At our WTF apt, we discussed why it didn’t work.  Our RE does not know why a normal embryo did not stick, except that 50% of normal embryos do not stick and out of that 50% 25% will be lost.  This cycle was much like the last cycle with my OE’s.  Yes, we started out with a lot fewer eggs, but our embryo looked good on day 3, by day 5 it had fallen behind, and then it expanded by day 6 to an expanded blast.  What does this mean?  We have unexplained MFI.  Yes, we knew at the beginning of this cycle DH had a BT.  However, statistically those who have BT their embryos still look good and it is not determined they are abnormal until the PDG results indicate they are abnormal.  It was also determined I may have endometriosis.   So I will have a laparoscopy next month to confirm the diagnosis.  If I in fact have endo this may explain my unexplained DOR and implantation failures. In addition to everything already mentioned, my RE re-evaluated the results of my NK cells drawn at SIRM, several were borderline.  

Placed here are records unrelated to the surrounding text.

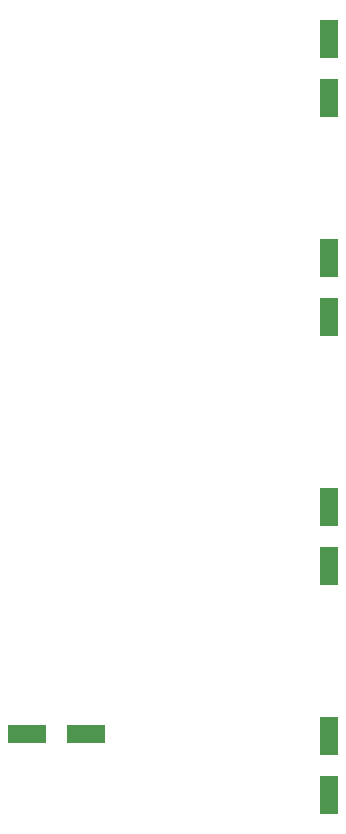
<source format=gtp>
G04*
G04 #@! TF.GenerationSoftware,Altium Limited,Altium Designer,21.0.8 (223)*
G04*
G04 Layer_Color=8421504*
%FSLAX25Y25*%
%MOIN*%
G70*
G04*
G04 #@! TF.SameCoordinates,BD0D8E5F-934B-4C72-AD9E-884AB11E7CA7*
G04*
G04*
G04 #@! TF.FilePolarity,Positive*
G04*
G01*
G75*
%ADD17R,0.12598X0.06299*%
%ADD18R,0.06299X0.12598*%
D17*
X358500Y202500D02*
D03*
X378185D02*
D03*
D18*
X459000Y182157D02*
D03*
Y201843D02*
D03*
Y258500D02*
D03*
Y278185D02*
D03*
Y414657D02*
D03*
Y434343D02*
D03*
Y341657D02*
D03*
Y361343D02*
D03*
M02*

</source>
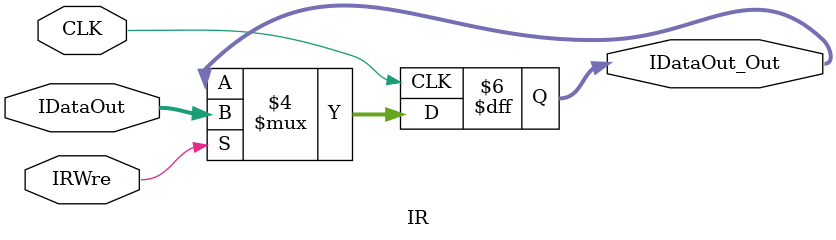
<source format=v>
`timescale 1ns / 1ps


module IR(
    input CLK,
    input IRWre,
    input [31:0] IDataOut,
    output reg [31:0] IDataOut_Out
    );
    
    always@(negedge CLK) begin
        if(IRWre == 1) IDataOut_Out = IDataOut;
    end
    
endmodule

</source>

Our options: Another DE IVF with PDG, DS iui, DE/DS IVF, or embryo adoption.  What we are planning.  DS iui, as our RE feels the better indicator for women with DOR is age and not ovarian reserve.  Therefore she thinks we should attempt a few DS IUI’s.  Depending on the lap results she may incorporate intralipids into our protocol due to my borderline NK cell results and my history of failed cycles and c/p’s. 

Last night DH and I were driving home from a family wedding.  We started talking about our future cycle(s).  DH mentioned he felt like we were swimming against the current and he was getting to the point where he is ready to stop swimming against it and to start floating down stream instead of fighting. Later in the conversation he stated he was grateful that I was the motorboat making it easier to fight the force of the current.   

I’m not sure how much more we have in us to continue to move forward.  What I do know is I’m not ready to give up and I’m not sure if I will ever be ready to give up.  I’m not sure what I believe anymore, but I pray and I hope there is a higher-power listening and helps us become parents.